◆ Exercise details ◆
A line qualifies if it holds the string "Behörde". Copy every qualifying line from the records.
*** Opening Exercise inputs ***
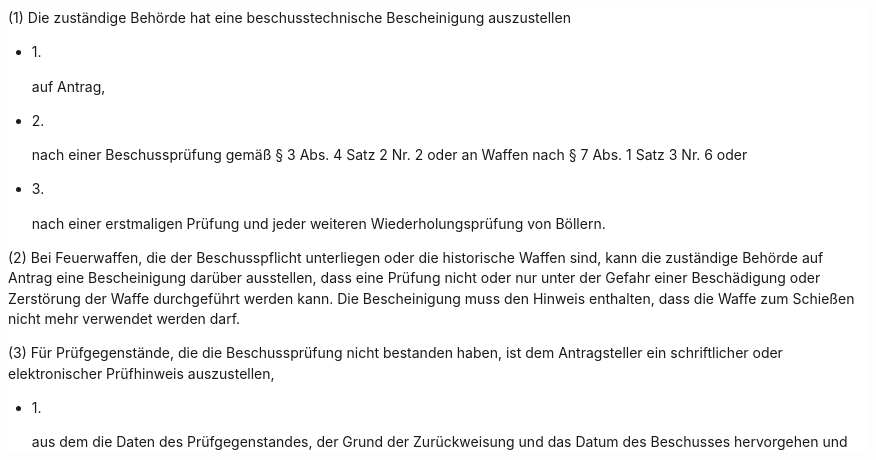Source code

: <div>

<div class="jnhtml">

<div>

<div class="jurAbsatz">

(1) Die zuständige Behörde hat eine beschusstechnische Bescheinigung
auszustellen

  - 1\.
    
    <div style="">
    
    auf Antrag,
    
    </div>

  - 2\.
    
    <div style="">
    
    nach einer Beschussprüfung gemäß § 3 Abs. 4 Satz 2 Nr. 2 oder an
    Waffen nach § 7 Abs. 1 Satz 3 Nr. 6 oder
    
    </div>

  - 3\.
    
    <div style="">
    
    nach einer erstmaligen Prüfung und jeder weiteren
    Wiederholungsprüfung von Böllern.
    
    </div>

</div>

<div class="jurAbsatz">

(2) Bei Feuerwaffen, die der Beschusspflicht unterliegen oder die
historische Waffen sind, kann die zuständige Behörde auf Antrag eine
Bescheinigung darüber ausstellen, dass eine Prüfung nicht oder nur unter
der Gefahr einer Beschädigung oder Zerstörung der Waffe durchgeführt
werden kann. Die Bescheinigung muss den Hinweis enthalten, dass die
Waffe zum Schießen nicht mehr verwendet werden darf.

</div>

<div class="jurAbsatz">

(3) Für Prüfgegenstände, die die Beschussprüfung nicht bestanden haben,
ist dem Antragsteller ein schriftlicher oder elektronischer Prüfhinweis
auszustellen,

  - 1\.
    
    <div style="">
    
    aus dem die Daten des Prüfgegenstandes, der Grund der Zurückweisung
    und das Datum des Beschusses hervorgehen und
*** Closing Exercise inputs ***
◆ Result ◆
(1) Die zuständige Behörde hat eine beschusstechnische Bescheinigung
historische Waffen sind, kann die zuständige Behörde auf Antrag eine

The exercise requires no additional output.